Transmission Line Theory of Collective Plasma Excitations in Periodic Two-Dimensional Electron Systems: Finite Plasmonic Crystals and Tamm States

TL;DR

This paper develops a transmission line theory for plasmonic crystals in 2DEG systems, deriving analytical spectra, analyzing band gaps and Tamm states, and validating results with experiments.

Contribution

It introduces a generalized transmission line formalism for 2DEG plasmonic crystals, providing analytical expressions for band structures and Tamm states, and compares theory with experimental data.

Findings

Plasmonic band gaps depend non-monotonically on electron density modulation.

Resonant transparency points lead to vanishing plasmonic band gaps.

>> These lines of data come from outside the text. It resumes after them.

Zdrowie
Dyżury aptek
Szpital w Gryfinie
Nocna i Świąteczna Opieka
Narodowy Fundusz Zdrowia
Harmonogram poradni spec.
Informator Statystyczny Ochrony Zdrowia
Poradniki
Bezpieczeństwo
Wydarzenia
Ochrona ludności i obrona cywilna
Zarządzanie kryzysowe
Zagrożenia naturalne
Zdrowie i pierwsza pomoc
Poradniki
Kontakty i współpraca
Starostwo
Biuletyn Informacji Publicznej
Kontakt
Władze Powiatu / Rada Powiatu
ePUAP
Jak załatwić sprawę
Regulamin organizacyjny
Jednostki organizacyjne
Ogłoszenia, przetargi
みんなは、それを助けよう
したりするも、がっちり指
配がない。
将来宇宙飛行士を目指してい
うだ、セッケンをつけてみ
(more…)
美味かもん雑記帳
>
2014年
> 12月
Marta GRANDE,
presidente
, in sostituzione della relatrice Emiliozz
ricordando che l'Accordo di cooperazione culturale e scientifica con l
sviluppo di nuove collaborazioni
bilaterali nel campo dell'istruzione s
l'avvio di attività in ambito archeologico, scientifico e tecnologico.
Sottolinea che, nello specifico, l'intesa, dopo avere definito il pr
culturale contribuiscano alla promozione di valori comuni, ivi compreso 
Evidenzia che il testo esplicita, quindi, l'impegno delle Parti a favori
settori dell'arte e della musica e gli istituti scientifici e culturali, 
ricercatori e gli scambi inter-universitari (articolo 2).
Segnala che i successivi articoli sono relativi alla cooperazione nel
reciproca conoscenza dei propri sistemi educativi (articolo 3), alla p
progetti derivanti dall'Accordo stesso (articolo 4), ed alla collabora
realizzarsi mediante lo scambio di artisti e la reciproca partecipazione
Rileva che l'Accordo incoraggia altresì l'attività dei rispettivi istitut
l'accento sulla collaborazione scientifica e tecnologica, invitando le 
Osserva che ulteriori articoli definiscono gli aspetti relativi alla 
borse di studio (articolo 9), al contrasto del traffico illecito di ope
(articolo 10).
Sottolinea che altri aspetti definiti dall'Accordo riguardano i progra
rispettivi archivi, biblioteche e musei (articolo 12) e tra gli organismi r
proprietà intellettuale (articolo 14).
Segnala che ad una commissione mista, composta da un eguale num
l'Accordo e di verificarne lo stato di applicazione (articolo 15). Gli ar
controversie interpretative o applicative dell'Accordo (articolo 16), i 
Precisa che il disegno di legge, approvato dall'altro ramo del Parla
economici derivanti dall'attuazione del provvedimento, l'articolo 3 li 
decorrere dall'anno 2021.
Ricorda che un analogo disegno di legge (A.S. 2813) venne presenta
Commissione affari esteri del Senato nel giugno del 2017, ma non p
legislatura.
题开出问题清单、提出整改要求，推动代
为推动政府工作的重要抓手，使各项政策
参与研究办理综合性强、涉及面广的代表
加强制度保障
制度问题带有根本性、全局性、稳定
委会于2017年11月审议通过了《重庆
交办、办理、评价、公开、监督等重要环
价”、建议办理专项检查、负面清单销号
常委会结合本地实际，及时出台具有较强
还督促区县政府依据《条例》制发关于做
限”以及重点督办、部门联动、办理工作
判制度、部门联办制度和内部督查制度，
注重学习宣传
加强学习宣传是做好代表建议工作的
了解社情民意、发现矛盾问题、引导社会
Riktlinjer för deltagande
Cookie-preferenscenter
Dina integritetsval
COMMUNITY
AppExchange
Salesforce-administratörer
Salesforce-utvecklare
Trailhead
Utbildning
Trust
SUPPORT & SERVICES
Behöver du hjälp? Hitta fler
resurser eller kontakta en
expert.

Tamm states form at crystal edges and are analytically characterized.

Abstract

We present a comprehensive theory of the one-dimensional plasmonic crystal formed in the grating gated two-dimensional electron gas (2DEG) in semiconductor heterostructures. To describe collective plasma excitations in the 2DEG, we develop a generalized transmission line theoretical formalism consistent with the plasma hydrodynamic model. We then apply this formalism to analyze the plasmonic spectra of 2DEG systems with step-like periodic changes of electron density and/or gate screening. We show that in a periodically modulated 2DEG, a plasmonic crystal is formed and derive closed-form analytical expressions describing its energy band spectrum for both infinite and finite size crystals. Our results demonstrate a non-monotonic dependence of the plasmonic band gap width on the electron density modulation. At so-called transparency points where the plasmon propagates through the periodic 2DEG in a resonant manner, the plasmonic band gaps vanish. In semi-infinite plasmonic crystals, we demonstrate the formation of plasmonic Tamm states and analytically derive their energy dispersion and spatial localization. Finally, we present detailed numerical analysis of the plasmonic band structure of a finite four-period plasmonic crystal terminated either by an Ohmic contact or by an infinite barrier on each side. We trace the evolution of the plasmonic band spectrum, including the Tamm states, with changing electron density modulation and analyze the boundary conditions necessary for formation of the Tamm states. We also analyze interaction between the Tamm states formed at the opposite edges of the short length plasmonic crystal. The validity of our theoretical approach was confirmed in experimental studies of plasmonic crystals in short modulated plasmonic cavities which demonstrated excellent quantitative agreement between theory and experiment.